The implementation of a grace period for the repayment of loans that has been announced by the banks should also be assessed positively. Banks could also be supported by reducing or suspending the banking tax, in particular, in the scope of corporate exposure. The NBP Management Board also supports a reduction in the systemic risk buffer in order to maintain the supply of credit by banks. A reduction in the rate from 3% to 0% would free up approximately PLN 30 billion of capital.
Last Friday, the President of NBP announced that he will propose to the Monetary Policy Council a reduction in NBP interest rates. The NBP Management Board supports such a decision. This would lower the current interest margins of banks; however, in the long run it will positively influence the financial situation of banks due to its favourable impact on the quality of the loan portfolio. The banking sector in Poland is functioning stably, is profitable and has large liquidity and capital buffers. Unlike the global financial crisis, the current situation is not connected with the banking sector, and currently the main challenge is related to the need to maintain the liquidity of non-financial enterprises. This is why it is necessary to focus at the moment firstly on the situation of the non-financial enterprise sector so that the temporary fall in demand and production does not lead to a permanent reduction in employment and bankruptcies. Many firms are borrowers and a reduction in interest rates will improve their financial situation, the same as in the case of households repaying loans, in particular housing loans. An interest rate cut is an immediate and direct way to reduce the costs of credit obligations. Therefore, this is relief for the majority of borrowers, including for the public finance sector. Changes in interest rates will not prevent supply-side disruptions, nor will they make demand in the economy grow in the short term, but they will reduce the burden resulting from existing obligations, which will provide support for the budgets of firms and households and also reduce the costs of the necessary fiscal measures.

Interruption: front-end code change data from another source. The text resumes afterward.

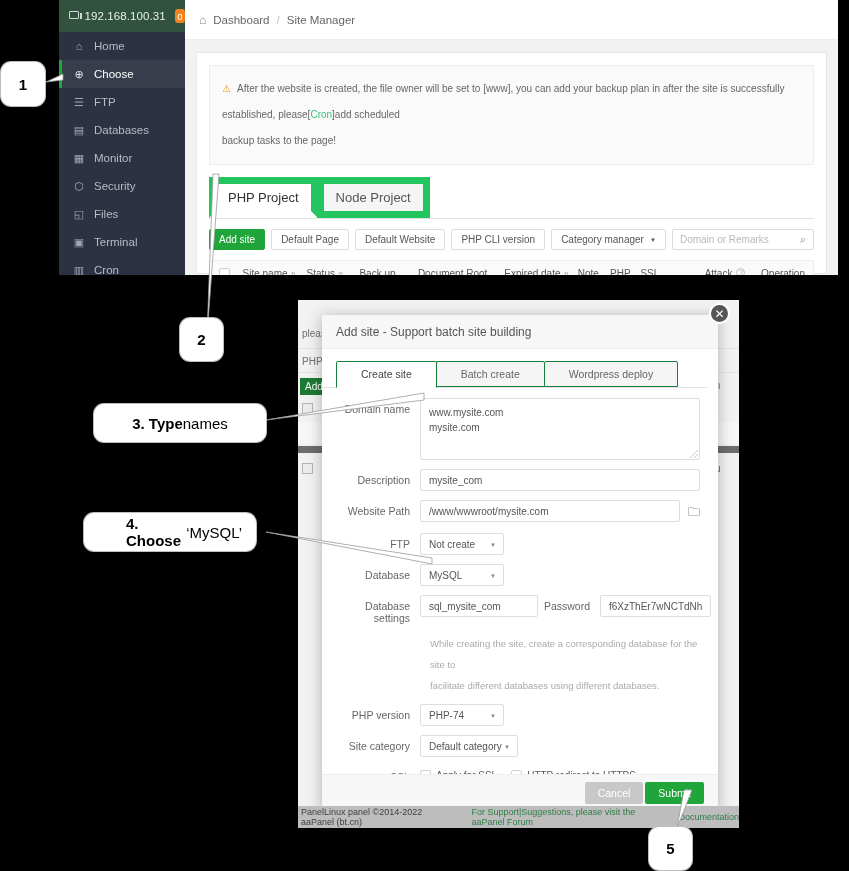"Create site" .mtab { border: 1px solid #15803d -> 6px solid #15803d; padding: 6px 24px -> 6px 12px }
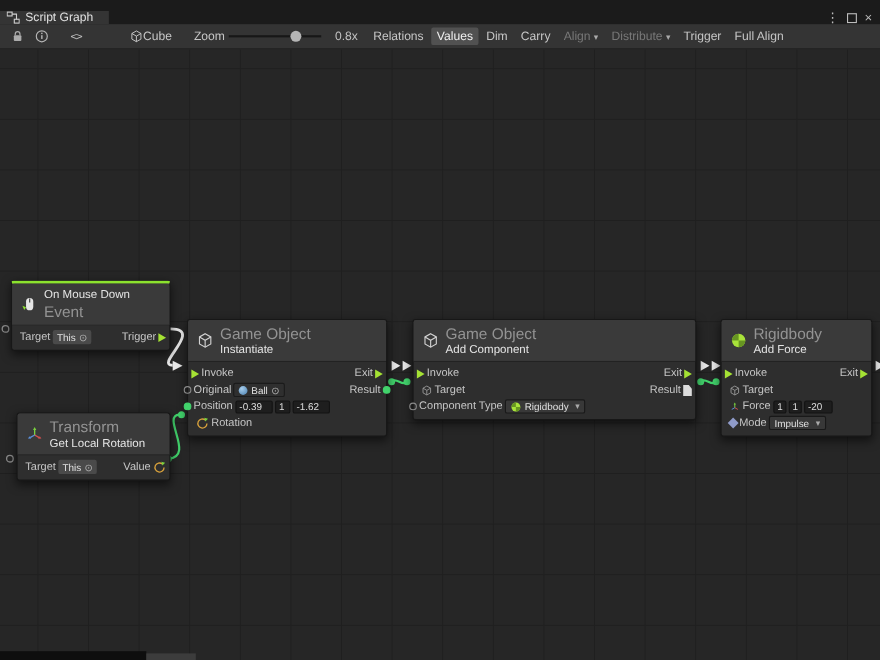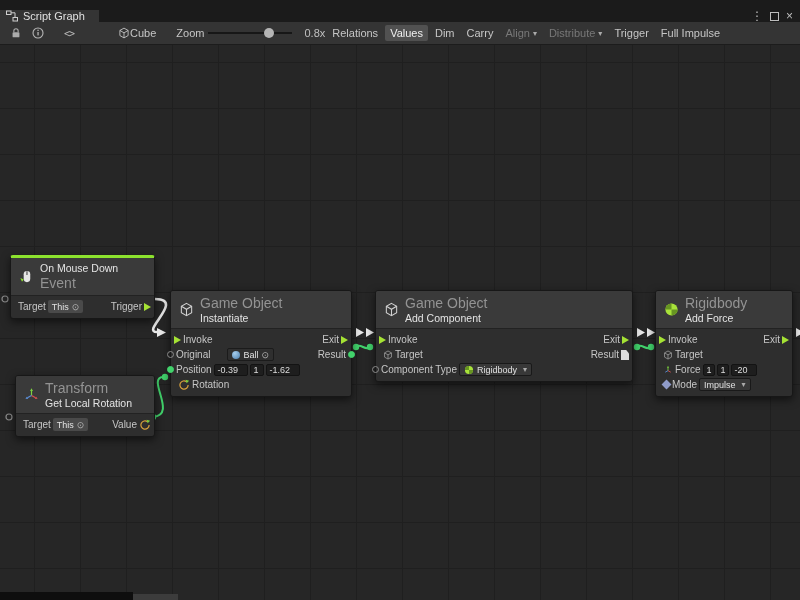"0.8x" .tb-zoom-value { margin: 0 0 0 8px -> 0 7px 0 8px }
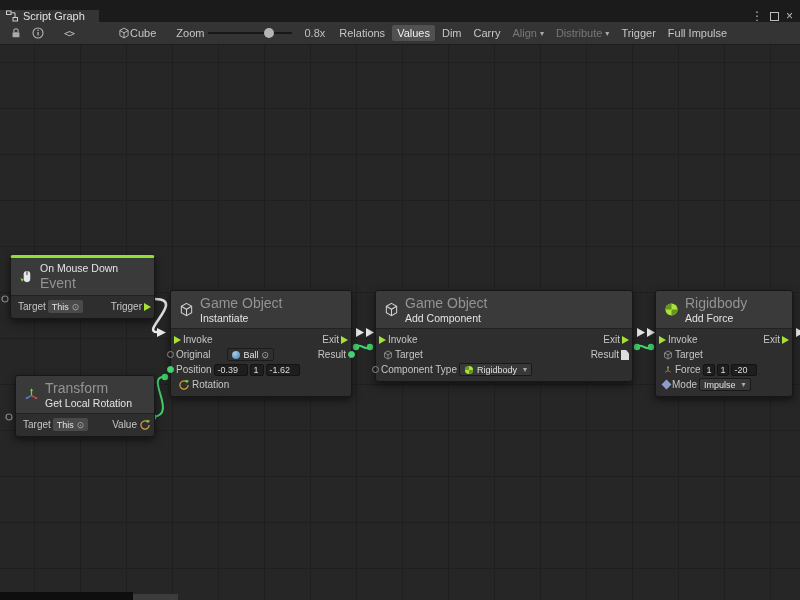"Full Impulse" span.tbtn { text: Impulse -> Align }
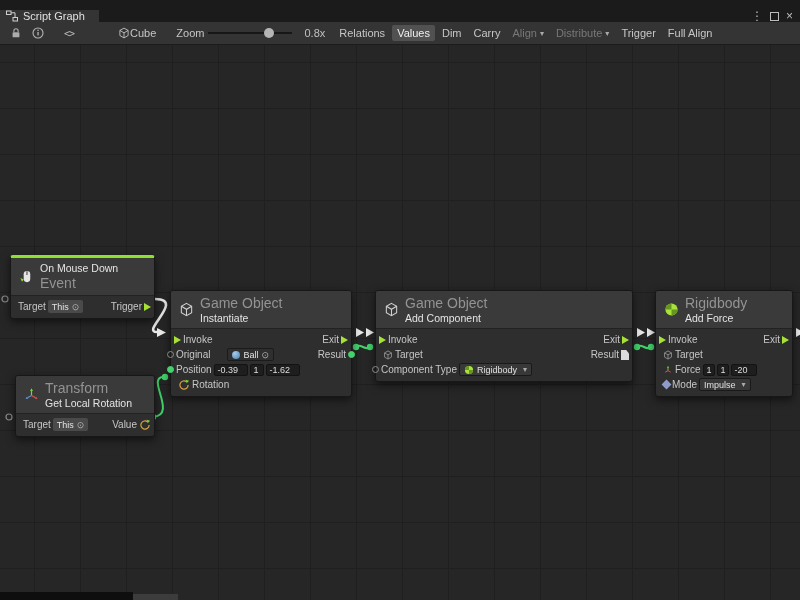"Ball" .chip-obj { margin-left: 15px -> none }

The measures implemented and recommended by NBP are reversible – this is important should the situation rapidly improve, which we are all counting on. Decisive and pre-emptive action is currently necessary to prevent the temporary economic disruptions from becoming permanent, and is necessary for the maintenance of the long-term potential of the Polish economy.
The NBP Management Board would also like to inform that, despite the increased withdrawals of customers, the supply of money to banks is running smoothly in the whole of the country. We would like to thank all professional cash cycle participants for their commitment to ensure that society has uninterrupted access to cash. The value of banknotes in NBP’s supplies enables the full realisation of the banks’ orders. As a standard, NBP conducts the daily monitoring of the withdrawal and lodgement of Polish currency by banks.